狭小的二床房,另一个床位是空着的。
此时病房里只有盛以泽一个人,室内安静得过分,显得空荡又寂寞。
没听到他的同意,温湄也不敢进去,只能又问一遍:“行吗?”
盛以泽这才开了口,轻声问:“吃饭没?”
“我刚刚去附近买了个面包,”温湄眨了下眼,迟疑着走到他旁边,把袋子递给他看,“还买了盒乌龙茶。”
“吃这个能饱?”盛以泽扫了眼,“叫个外卖吃吧。”
温湄摇头:“我不太饿。”
“你这还什么都没吃呢,怎么不饿?”
“就是不饿。”温湄把袋子放到旁边的桌子上,转身把床尾的椅子搬到床边,动作慢吞吞的,“我想吃会吃,这么大个人了又不会饿着自己。
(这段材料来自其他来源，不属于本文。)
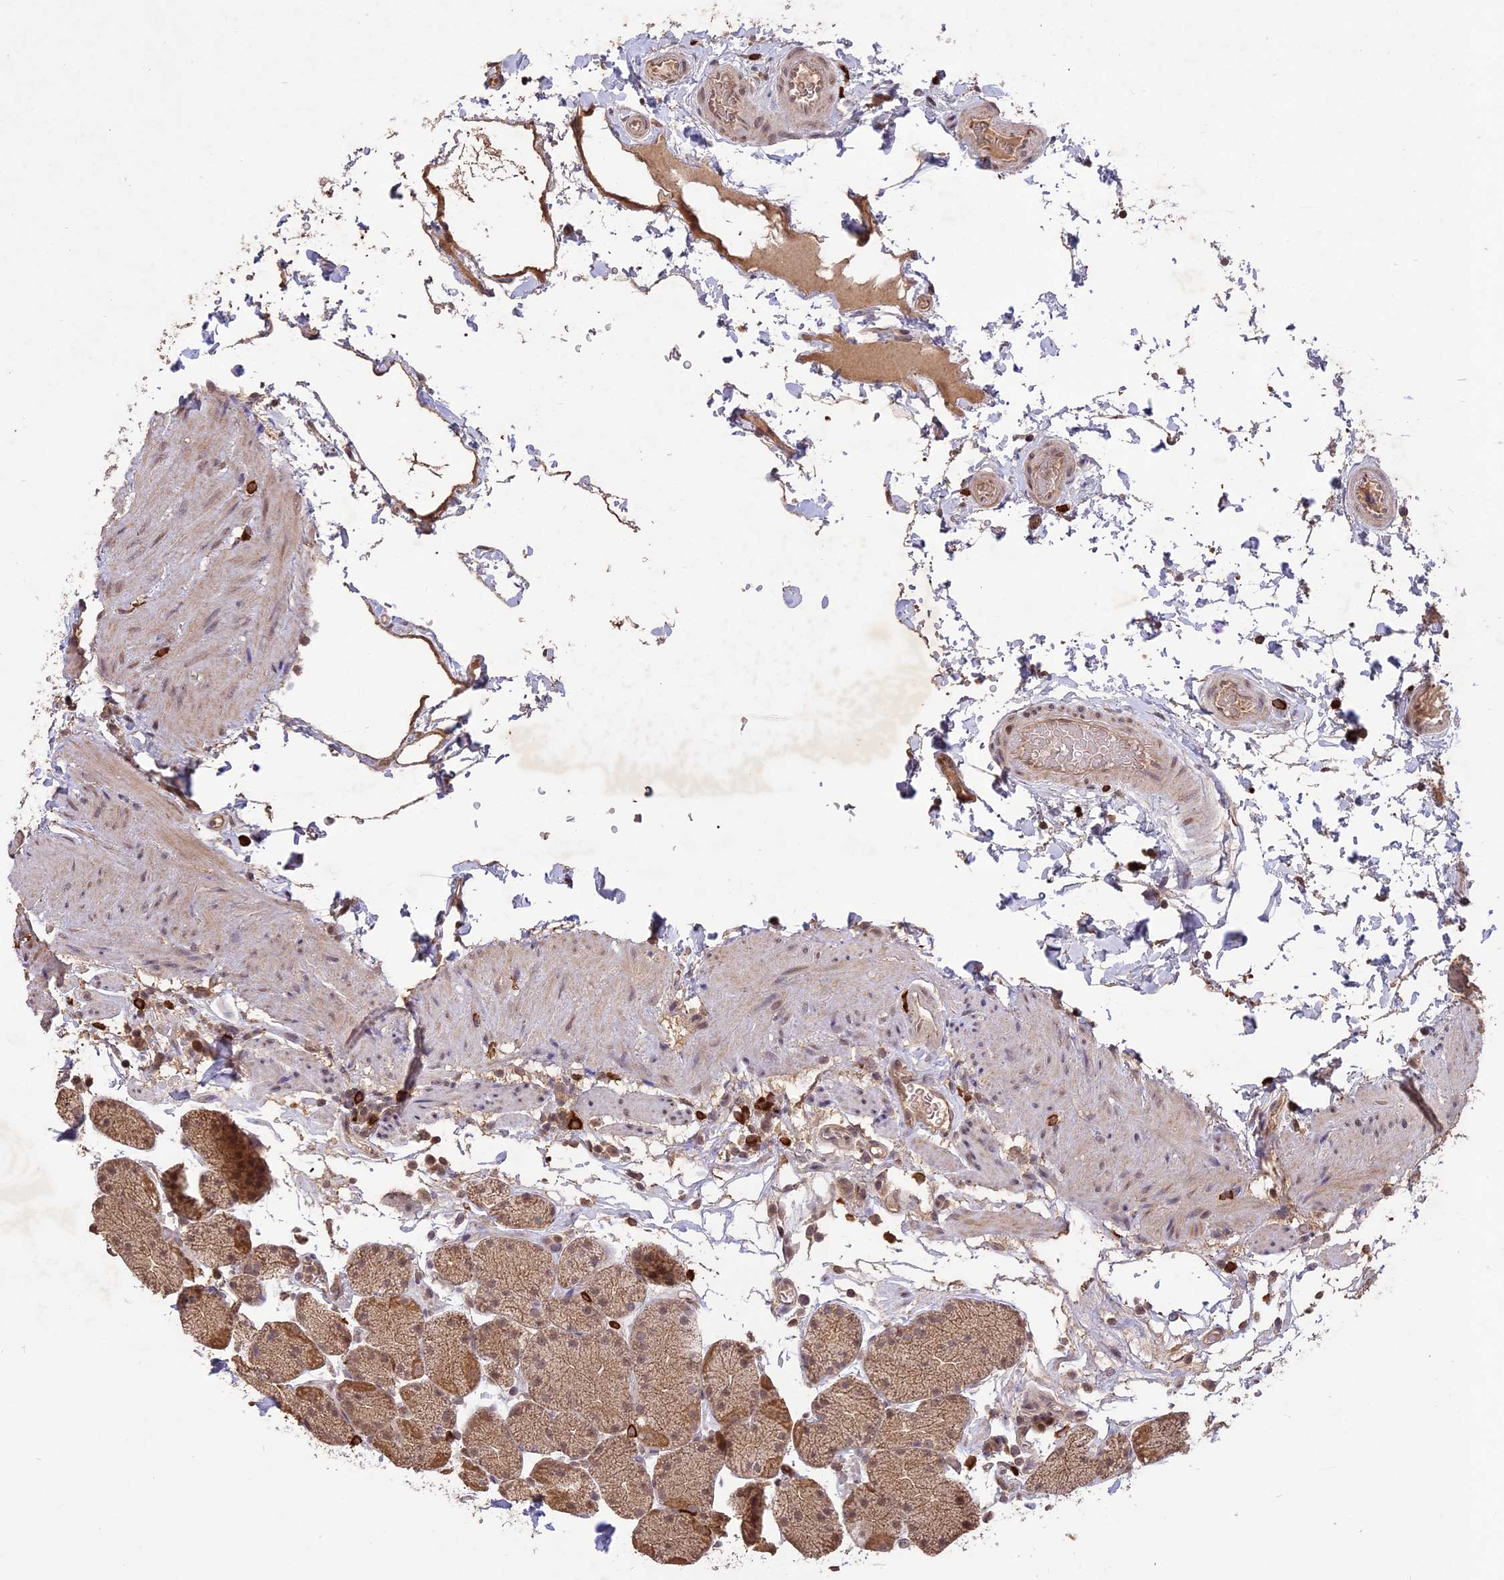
{"staining": {"intensity": "moderate", "quantity": "25%-75%", "location": "cytoplasmic/membranous"}, "tissue": "stomach", "cell_type": "Glandular cells", "image_type": "normal", "snomed": [{"axis": "morphology", "description": "Normal tissue, NOS"}, {"axis": "topography", "description": "Stomach, upper"}, {"axis": "topography", "description": "Stomach, lower"}], "caption": "Immunohistochemical staining of benign human stomach demonstrates medium levels of moderate cytoplasmic/membranous positivity in about 25%-75% of glandular cells. (DAB = brown stain, brightfield microscopy at high magnification).", "gene": "TIGD7", "patient": {"sex": "male", "age": 67}}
”
盛以泽盯着她,突然笑了下,没再说什么。
温湄坐到椅子上,把面包拿出来,小声说:“我刚刚问了一下护士,你得平躺着六个小时,然后十二个小时之后才能下床。”
“嗯。”温湄咬了口面包,咕哝道:“然后你现在还不能吃东西,这一周都得吃流食。这点滴好像得打三天。”
盛以泽漫不经心地听着,又应了一声:“嗯。”
只剩下温湄吃东西时发出的悉率的小动静。
病房里有暖气,温湄坐没多久就觉得有些热。
注意到她的动静,盛以泽瞥了眼,目光定了几秒,而后淡淡道:“你这大冬天的穿什么裙子。”
温湄讷讷抬头,恰好跟他略微上挑的眼睛对上。
在家里那边就一直被管着穿着,温湄不想过来这边了还被管。
“这是长裙。”温湄低下头,继续啃着面包,“你想穿也可以穿。”
“……”
盛以泽撇过头看她。
他有点想笑,又怕扯到伤口,说话轻轻的:“这边比芜市那边冷。你自己注意点就行,生病了不好受。”
听到这话,温湄莫名想起了上一次来荷市的事情。
勉强把面包吃完之后,温湄看了眼时间:“以泽哥,你要不要睡了?”
“几点了?”
“快十一点了。”
“你怎么睡?”
温湄想了想:“我去租个陪护椅,没多少钱。”
“陪护椅?你睡着不难受啊?”盛以泽皱眉,明显不同意,“旁边那张床是空的,你去把那个租下来。”
“不用。”温湄嘀咕着,“我又不是过来享受生活的。”
“……”
也不等他再说什么,温湄便起身往外走:“那以泽哥,你先酝酿一下睡意。我出去问问。”
交了钱之后,借着这个时间,温湄顺带到附近买了双份的洗漱用品。
回到病房的时候,盛以泽正在看手机,像是在给什么人发消息。
温湄看了眼,没说什么。
“怎么去那么久?”盛以泽把手机放下,问道,“买了什么?”
“牙膏,牙刷,还有毛巾。”温湄把东西翻出来,“我想去洗漱一下。”
“嗯,去吧。”
走了两步,温湄突然想起了个事儿,犹豫地回头:“以泽哥,你想擦个脸吗?刷牙应该还不行。”
东西不少,温湄干脆把整个袋子拿上。
温湄没再磨蹭,从袋子里把毛巾拿出来,到淋浴间用热水洗了下。
温湄找了个位置把东西放好,走到盛以泽旁边,提前告知了一声:“以泽哥,我给你擦脸。”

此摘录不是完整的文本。